Early this morning we spoke briefly, and Carl revealed that he has been reading my stuff and plans to continue doing so. I was sort of surprised that he even knew I wrote anything, and then I felt great joy in that he would even have interest in my work. After we said goodbye and I went inside, I felt motivated to write about Carl and his time spent as my neighbor.
Carl has certainly been a good neighbor in many ways. He has always been friendly, outgoing, willing to assist with his snowplow during a blizzard or helping to put up a tent for the annual block party. Carl is a very social person and has friends times ten, which is wonderful because people are drawn to his gregarious personality. His wife and he had many parties, but never anything that ever caused a disturbance. They are well liked and will be greatly missed.
I admire Carl very much for his outgoing personality and also because he was a member of the local volunteer fire department. You have to give credit to a person who works all day and then spends evenings running to the fire house for emergency calls. I give my donation every year to what I know is a good cause, but Carl went above and beyond by getting on those trucks and doing a job most people cannot or will not do.
His wife used to organize the annual block party, and with them leaving there will be no block party this year. My daughter wants us to get involved, but my wife and I are just too busy with everything. In fact, we say that all the time. Carl and his wife worked too but seemed to find the time for these things.

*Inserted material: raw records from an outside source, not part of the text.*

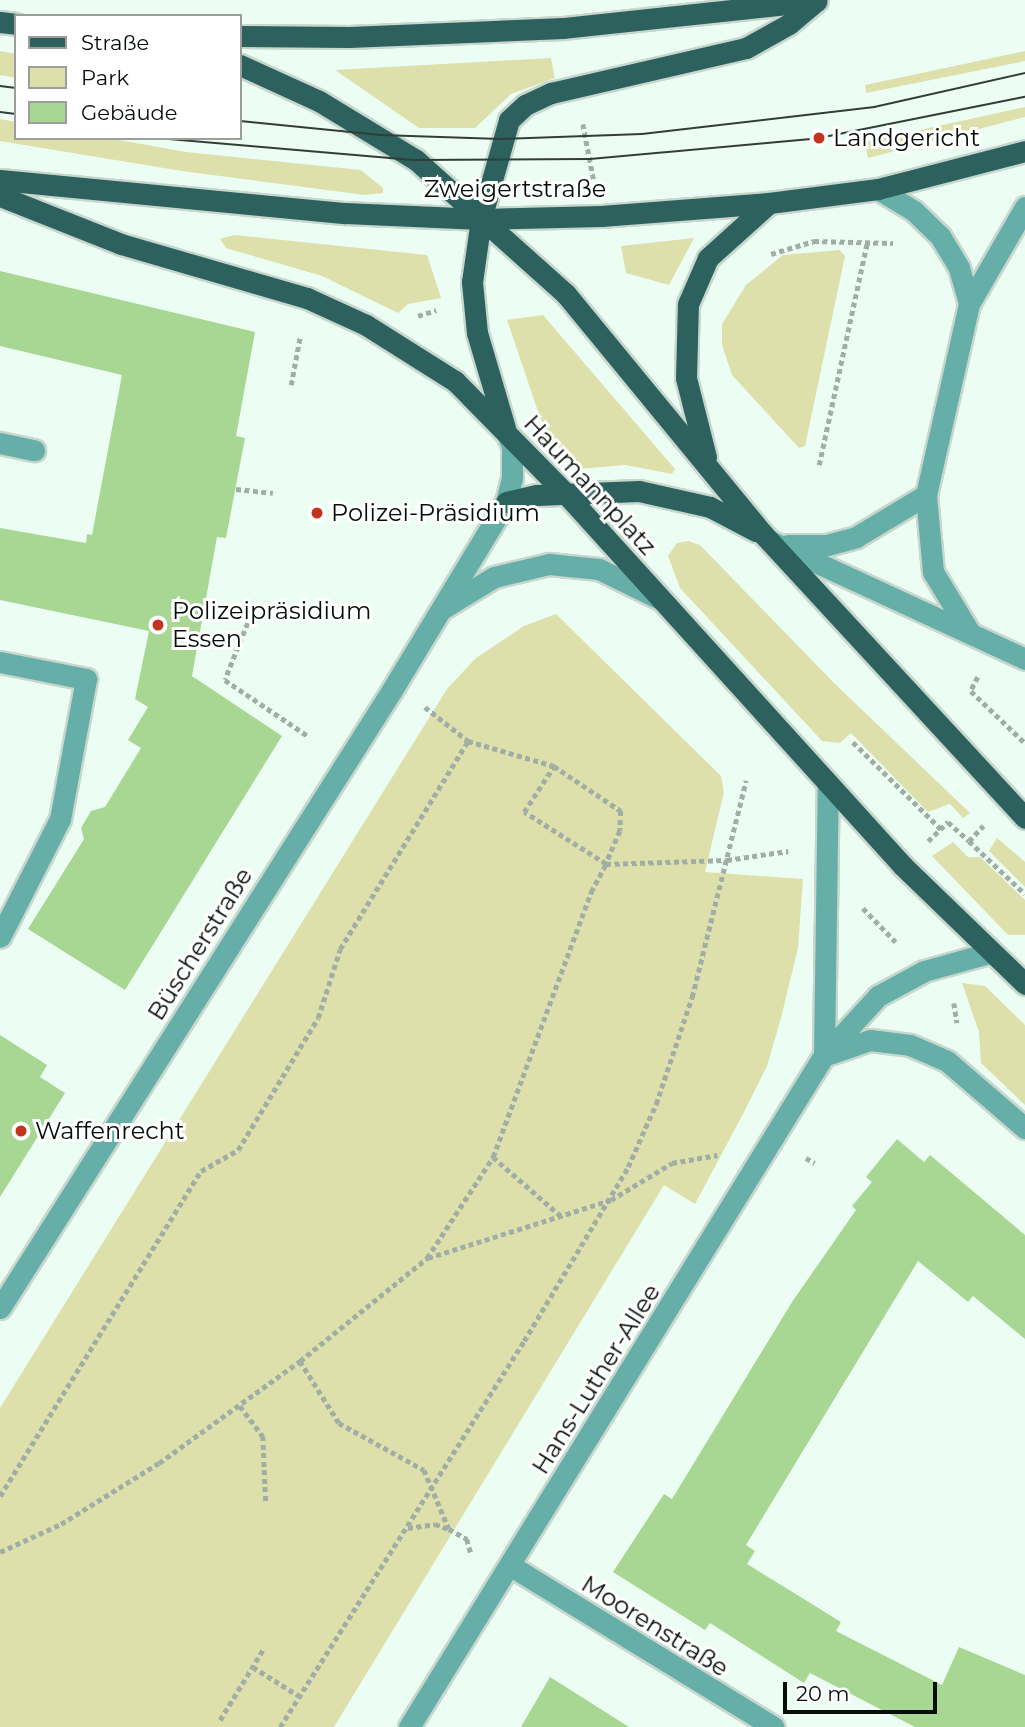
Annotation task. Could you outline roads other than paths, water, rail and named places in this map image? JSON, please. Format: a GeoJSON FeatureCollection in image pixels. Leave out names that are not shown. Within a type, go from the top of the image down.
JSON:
{"type":"FeatureCollection","features":[{"type":"Feature","properties":{"kind":"main road"},"geometry":{"type":"LineString","coordinates":[[242,36],[349,37],[563,28],[818,0]]}},
{"type":"Feature","properties":{"kind":"main road"},"geometry":{"type":"LineString","coordinates":[[506,431],[477,333],[472,282],[481,219],[505,128],[525,105],[551,93],[746,48],[789,24],[818,0]]}},
{"type":"Feature","properties":{"kind":"main road"},"geometry":{"type":"LineString","coordinates":[[242,66],[380,135],[416,160],[565,293],[708,462],[768,538],[1025,818]]}},
{"type":"Feature","properties":{"kind":"main road","name":"Zweigertstraße"},"geometry":{"type":"LineString","coordinates":[[0,180],[264,206],[481,219],[601,216],[769,203],[878,188],[1025,151]]}},
{"type":"Feature","properties":{"kind":"main road","name":"Haumannplatz"},"geometry":{"type":"LineString","coordinates":[[0,196],[121,244],[307,298],[366,325],[422,358],[455,382],[566,494],[828,783],[989,953],[1025,984]]}},
{"type":"Feature","properties":{"kind":"main road"},"geometry":{"type":"LineString","coordinates":[[708,462],[686,378],[688,304],[708,258],[769,203]]}},
{"type":"Feature","properties":{"kind":"main road"},"geometry":{"type":"LineString","coordinates":[[506,502],[566,494],[639,491],[681,498],[710,507],[768,538]]}},
{"type":"Feature","properties":{"kind":"street"},"geometry":{"type":"LineString","coordinates":[[878,188],[914,211],[940,236],[959,268],[969,304]]}},
{"type":"Feature","properties":{"kind":"street"},"geometry":{"type":"LineString","coordinates":[[970,633],[940,590],[933,572],[926,495],[969,304],[1025,207]]}},
{"type":"Feature","properties":{"kind":"street","name":"Büscherstraße"},"geometry":{"type":"LineString","coordinates":[[0,1308],[443,608],[506,502],[512,446],[506,431]]}},
{"type":"Feature","properties":{"kind":"street"},"geometry":{"type":"LineString","coordinates":[[0,443],[34,450]]}},
{"type":"Feature","properties":{"kind":"street"},"geometry":{"type":"LineString","coordinates":[[768,538],[798,547],[856,537],[926,495]]}},
{"type":"Feature","properties":{"kind":"street"},"geometry":{"type":"LineString","coordinates":[[768,538],[1025,659]]}},
{"type":"Feature","properties":{"kind":"street","name":"Büscherstraße"},"geometry":{"type":"LineString","coordinates":[[443,608],[494,577],[549,564],[599,569],[658,598]]}},
{"type":"Feature","properties":{"kind":"street"},"geometry":{"type":"LineString","coordinates":[[0,662],[86,679],[60,819],[0,937]]}},
{"type":"Feature","properties":{"kind":"street"},"geometry":{"type":"LineString","coordinates":[[828,783],[824,1055],[870,1040],[910,1045],[947,1061],[1025,1128]]}},
{"type":"Feature","properties":{"kind":"street","name":"Hans-Luther-Allee"},"geometry":{"type":"LineString","coordinates":[[409,1727],[824,1055],[878,996],[924,971],[989,953]]}},
{"type":"Feature","properties":{"kind":"street","name":"Moorenstraße"},"geometry":{"type":"LineString","coordinates":[[510,1566],[774,1727]]}},
{"type":"Feature","properties":{"kind":"tram line"},"geometry":{"type":"LineString","coordinates":[[242,121],[380,135],[501,139],[642,134],[874,107],[1025,73]]}},
{"type":"Feature","properties":{"kind":"tram line"},"geometry":{"type":"LineString","coordinates":[[0,86],[14,88]]}},
{"type":"Feature","properties":{"kind":"tram line"},"geometry":{"type":"LineString","coordinates":[[181,140],[416,160],[590,159],[819,138],[1025,97]]}},
{"type":"Feature","properties":{"kind":"tram line"},"geometry":{"type":"LineString","coordinates":[[0,112],[14,114]]}},
{"type":"Feature","properties":{"kind":"place","name":"Landgericht"},"geometry":{"type":"Point","coordinates":[819,138]}},
{"type":"Feature","properties":{"kind":"place","name":"Polizei-Präsidium"},"geometry":{"type":"Point","coordinates":[317,513]}},
{"type":"Feature","properties":{"kind":"place","name":"Polizeipräsidium Essen"},"geometry":{"type":"Point","coordinates":[158,625]}},
{"type":"Feature","properties":{"kind":"place","name":"Waffenrecht"},"geometry":{"type":"Point","coordinates":[21,1131]}}]}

Again, that is a credit to them and this year the block will be very quiet and lonely especially during the last weekend in July when the party used to take place.
As it is in life we always wish we had done things differently. I do wish I had been able to make more time to get to know Carl better, but that is nothing I can change. I have been busy and he was busy in his way. I blame myself for not extending an offer to do something or to just hang out, have a beer, and talk, but such is the nature of modern life.

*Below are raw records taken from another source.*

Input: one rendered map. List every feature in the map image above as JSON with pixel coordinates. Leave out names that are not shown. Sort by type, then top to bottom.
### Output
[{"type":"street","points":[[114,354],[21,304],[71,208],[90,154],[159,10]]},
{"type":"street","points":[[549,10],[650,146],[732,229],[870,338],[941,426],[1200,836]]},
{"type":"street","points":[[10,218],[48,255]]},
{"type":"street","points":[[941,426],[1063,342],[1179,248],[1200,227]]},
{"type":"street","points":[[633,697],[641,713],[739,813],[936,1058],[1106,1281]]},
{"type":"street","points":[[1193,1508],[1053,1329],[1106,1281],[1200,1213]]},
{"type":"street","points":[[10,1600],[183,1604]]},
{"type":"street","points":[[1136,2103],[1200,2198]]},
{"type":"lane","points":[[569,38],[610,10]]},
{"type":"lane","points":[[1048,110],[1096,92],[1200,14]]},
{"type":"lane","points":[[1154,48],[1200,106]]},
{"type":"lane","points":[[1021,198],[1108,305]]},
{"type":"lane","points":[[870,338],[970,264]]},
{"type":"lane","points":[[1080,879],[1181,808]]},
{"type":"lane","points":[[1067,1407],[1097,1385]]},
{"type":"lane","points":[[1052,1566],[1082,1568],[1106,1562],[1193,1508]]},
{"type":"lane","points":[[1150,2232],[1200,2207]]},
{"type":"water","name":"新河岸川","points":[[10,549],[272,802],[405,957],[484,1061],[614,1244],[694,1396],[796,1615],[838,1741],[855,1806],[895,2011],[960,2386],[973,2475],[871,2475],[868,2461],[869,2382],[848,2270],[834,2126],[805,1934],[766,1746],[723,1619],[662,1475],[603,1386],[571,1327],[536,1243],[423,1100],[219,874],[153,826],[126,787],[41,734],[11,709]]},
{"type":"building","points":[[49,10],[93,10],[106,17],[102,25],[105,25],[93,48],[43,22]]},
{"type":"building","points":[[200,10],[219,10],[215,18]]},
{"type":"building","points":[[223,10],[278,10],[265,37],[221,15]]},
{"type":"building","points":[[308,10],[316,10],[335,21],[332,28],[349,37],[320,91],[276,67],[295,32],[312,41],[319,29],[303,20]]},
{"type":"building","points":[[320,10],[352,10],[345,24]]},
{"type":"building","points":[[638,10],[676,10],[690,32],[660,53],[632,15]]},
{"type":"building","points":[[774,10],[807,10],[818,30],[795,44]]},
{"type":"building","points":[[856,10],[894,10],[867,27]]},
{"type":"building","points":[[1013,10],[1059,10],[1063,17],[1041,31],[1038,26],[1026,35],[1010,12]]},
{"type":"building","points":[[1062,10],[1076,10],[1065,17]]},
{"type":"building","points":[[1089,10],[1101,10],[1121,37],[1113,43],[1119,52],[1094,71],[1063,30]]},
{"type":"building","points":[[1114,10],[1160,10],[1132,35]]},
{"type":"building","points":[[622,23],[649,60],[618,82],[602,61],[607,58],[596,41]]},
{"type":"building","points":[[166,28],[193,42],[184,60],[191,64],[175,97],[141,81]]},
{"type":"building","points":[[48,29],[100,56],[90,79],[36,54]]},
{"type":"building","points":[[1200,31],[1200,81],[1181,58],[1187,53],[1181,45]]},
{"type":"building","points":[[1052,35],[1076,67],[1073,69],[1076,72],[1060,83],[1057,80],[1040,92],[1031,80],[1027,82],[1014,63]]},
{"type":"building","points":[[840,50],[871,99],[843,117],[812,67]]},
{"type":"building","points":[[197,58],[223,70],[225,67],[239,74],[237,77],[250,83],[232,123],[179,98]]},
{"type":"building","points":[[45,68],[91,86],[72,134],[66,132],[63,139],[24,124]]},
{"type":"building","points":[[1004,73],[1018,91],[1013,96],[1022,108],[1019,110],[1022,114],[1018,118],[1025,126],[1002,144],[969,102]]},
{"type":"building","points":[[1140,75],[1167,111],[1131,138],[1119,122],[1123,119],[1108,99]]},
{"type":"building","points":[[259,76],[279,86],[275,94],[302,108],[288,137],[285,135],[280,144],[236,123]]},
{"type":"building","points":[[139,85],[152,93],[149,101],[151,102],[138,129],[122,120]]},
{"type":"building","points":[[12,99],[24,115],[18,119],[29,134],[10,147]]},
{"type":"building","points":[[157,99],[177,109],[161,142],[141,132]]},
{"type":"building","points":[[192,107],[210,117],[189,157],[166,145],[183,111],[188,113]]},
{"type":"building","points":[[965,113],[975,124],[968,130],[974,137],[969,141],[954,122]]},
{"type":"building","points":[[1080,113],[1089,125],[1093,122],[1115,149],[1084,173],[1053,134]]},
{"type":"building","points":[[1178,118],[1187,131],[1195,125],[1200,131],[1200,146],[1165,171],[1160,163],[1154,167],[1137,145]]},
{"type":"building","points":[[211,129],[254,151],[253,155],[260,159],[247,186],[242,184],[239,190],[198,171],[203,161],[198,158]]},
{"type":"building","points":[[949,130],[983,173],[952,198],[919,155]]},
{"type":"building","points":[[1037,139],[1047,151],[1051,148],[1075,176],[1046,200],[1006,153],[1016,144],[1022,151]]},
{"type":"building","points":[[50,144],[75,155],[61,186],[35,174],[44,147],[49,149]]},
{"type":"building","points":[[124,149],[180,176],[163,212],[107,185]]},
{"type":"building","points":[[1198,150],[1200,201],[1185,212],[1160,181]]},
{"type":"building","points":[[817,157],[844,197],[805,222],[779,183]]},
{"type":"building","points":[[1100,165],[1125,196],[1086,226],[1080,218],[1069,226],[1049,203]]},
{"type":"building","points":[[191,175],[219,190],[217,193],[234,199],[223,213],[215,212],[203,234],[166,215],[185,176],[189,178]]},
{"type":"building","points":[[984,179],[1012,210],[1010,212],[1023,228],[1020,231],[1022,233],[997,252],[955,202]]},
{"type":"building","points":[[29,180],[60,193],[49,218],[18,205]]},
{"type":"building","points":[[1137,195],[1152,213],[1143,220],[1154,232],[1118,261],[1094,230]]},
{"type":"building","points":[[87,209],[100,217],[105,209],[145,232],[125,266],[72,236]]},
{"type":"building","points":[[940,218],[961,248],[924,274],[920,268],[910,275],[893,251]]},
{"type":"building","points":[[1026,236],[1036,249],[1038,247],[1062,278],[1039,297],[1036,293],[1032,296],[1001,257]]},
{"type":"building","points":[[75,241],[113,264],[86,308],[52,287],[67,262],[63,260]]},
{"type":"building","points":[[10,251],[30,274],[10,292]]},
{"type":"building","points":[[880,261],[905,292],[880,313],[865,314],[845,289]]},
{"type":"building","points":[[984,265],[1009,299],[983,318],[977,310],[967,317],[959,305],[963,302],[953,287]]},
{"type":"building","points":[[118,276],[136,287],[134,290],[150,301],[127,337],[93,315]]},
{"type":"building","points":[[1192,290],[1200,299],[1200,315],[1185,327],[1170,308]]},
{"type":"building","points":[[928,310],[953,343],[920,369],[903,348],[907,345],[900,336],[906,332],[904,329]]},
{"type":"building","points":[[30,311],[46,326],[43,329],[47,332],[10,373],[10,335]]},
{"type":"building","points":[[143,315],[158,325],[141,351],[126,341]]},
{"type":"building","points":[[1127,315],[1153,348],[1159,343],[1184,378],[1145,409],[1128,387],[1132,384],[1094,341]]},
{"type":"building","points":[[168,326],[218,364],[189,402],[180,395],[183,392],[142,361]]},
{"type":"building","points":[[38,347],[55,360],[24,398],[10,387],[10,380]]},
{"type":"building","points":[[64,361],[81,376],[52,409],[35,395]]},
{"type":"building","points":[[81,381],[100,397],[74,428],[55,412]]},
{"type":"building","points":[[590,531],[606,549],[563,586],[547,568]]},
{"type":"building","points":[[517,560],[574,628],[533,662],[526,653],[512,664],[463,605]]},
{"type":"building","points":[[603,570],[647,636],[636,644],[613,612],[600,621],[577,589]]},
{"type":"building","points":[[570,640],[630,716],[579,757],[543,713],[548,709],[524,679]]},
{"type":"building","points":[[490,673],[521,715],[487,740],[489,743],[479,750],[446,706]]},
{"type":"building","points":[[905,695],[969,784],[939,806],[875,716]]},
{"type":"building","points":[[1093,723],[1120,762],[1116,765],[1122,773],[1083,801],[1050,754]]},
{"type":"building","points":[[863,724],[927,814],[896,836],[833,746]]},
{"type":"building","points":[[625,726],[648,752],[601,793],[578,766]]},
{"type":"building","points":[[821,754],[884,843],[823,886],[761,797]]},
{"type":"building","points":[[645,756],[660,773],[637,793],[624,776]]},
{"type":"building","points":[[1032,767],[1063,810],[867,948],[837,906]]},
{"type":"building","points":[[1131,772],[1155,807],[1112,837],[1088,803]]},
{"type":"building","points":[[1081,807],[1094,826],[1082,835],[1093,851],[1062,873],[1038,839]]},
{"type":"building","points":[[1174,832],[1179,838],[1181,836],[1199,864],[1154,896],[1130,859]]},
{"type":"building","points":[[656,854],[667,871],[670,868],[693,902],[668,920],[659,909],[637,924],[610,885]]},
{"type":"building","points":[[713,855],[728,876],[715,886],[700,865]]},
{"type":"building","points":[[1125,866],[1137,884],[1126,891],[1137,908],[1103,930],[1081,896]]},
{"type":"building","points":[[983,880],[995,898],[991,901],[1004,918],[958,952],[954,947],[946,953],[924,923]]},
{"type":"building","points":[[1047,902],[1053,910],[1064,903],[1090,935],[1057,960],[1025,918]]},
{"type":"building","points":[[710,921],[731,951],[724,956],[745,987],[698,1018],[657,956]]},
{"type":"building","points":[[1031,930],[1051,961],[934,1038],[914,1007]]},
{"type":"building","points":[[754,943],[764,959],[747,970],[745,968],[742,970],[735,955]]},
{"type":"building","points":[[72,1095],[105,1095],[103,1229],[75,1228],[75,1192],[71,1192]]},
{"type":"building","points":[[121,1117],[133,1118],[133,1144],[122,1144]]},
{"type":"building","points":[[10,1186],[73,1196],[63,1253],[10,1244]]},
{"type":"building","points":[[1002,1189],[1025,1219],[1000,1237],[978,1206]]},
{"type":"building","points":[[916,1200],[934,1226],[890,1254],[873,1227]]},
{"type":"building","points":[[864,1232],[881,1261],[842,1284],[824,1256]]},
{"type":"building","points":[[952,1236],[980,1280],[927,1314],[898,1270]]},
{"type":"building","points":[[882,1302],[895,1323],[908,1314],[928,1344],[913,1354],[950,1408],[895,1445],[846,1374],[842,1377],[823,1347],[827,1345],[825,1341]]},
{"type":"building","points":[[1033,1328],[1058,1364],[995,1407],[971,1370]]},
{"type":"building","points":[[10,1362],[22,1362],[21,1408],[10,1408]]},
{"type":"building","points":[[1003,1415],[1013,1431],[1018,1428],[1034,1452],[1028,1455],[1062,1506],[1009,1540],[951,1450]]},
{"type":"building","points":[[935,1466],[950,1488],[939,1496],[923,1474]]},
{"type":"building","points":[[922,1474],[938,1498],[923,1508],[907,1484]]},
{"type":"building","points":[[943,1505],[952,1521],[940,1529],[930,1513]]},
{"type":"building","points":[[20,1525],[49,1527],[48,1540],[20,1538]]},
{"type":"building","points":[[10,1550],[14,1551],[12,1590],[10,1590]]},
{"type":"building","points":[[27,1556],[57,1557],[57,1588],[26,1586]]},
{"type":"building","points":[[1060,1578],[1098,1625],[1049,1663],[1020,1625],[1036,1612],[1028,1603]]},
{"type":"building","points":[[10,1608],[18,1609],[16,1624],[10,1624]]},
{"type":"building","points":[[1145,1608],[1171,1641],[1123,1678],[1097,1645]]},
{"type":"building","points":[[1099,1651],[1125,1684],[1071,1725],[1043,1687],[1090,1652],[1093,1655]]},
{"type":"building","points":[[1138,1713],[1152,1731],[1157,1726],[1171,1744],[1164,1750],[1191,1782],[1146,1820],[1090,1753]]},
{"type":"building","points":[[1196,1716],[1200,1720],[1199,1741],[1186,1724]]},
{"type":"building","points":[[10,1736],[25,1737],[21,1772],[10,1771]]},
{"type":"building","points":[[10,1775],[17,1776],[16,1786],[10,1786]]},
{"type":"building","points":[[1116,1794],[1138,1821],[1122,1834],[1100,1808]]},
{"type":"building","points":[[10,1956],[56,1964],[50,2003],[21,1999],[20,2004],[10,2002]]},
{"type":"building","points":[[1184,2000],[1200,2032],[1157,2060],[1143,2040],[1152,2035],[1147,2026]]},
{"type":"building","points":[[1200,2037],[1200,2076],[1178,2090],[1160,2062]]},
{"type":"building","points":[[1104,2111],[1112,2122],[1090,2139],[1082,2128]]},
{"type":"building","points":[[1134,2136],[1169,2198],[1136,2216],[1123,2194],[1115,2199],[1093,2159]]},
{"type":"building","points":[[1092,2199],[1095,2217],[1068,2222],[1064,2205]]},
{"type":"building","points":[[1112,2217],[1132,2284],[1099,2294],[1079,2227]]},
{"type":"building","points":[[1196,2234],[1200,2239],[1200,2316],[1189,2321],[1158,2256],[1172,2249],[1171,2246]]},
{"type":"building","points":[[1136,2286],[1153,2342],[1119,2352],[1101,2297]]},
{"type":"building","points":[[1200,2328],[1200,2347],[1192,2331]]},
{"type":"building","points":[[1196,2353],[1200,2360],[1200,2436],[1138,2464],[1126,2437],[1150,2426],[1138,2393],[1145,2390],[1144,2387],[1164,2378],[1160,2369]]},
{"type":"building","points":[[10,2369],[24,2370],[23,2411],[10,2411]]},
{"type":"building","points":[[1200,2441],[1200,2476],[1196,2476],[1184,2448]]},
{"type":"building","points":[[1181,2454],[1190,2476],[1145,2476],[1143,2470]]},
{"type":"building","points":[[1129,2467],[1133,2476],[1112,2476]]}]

We do indeed have a fence between our properties, and Carl’s kids would lose balls on our side often enough. They were always respectful of the fence, as was their dog Molly (a black Lab). Molly used to bark when they let her outside and reminded me of my old Lab who died earlier this year. I used to always reach over that fence and pet Molly, who greeted me like I was her long lost master. I am going to miss that dog.
I also want to say that Carl taught me something about being a good father – one of the best lessons I could ever learn. Carl was a huge Yankees fan when I first met him. He bled pinstripes like I did Mets orange and blue. We would have genial talks about the teams and, of course, his team was a good deal more successful than mine. When his son got older and became a Mets fan, Carl did what I think is the most amazing thing ever – he became a Mets fan for his son. I was so impressed by this and (though I have never told him in person) I admire that so much. Carl is not just a good man but a great father and person because his love is obviously unconditional to give up the team for Jack.
To be honest, I must say that I am not certain that I can live up to that with my son. If he should grow up and start loving the Yankees, I don’t think I could be as big a guy as Carl and drop the Mets. I think I would be devastated personally, and Carl didn’t let that happen. He just turned around and started wearing a Mets cap and supported his son. I am hoping my boy will love the Mets, but if he doesn’t, I am going to try to follow Carl’s lead but it will be difficult.
The last of the boxes is getting put on the truck as I look out the window. Soon it will rumble down the block and the family car will follow it with Molly sticking her head out the window. They are off to a new life elsewhere, and we will continue to live ours here and wait to see who will move in. I doubt the new tenants will ever be such good neighbors, so after Carl is gone I will frequently walk the fence along the property line and make sure all is secure. As Frost wrote, “Something there is that doesn’t love a wall” and I understand it more than ever on this day.
So, goodbye, good neighbor Carl. You will be missed. Thanks most of all for the lesson you taught me about being a good father. Now excuse me while I go put a Mets cap on my son’s head and hope for the best.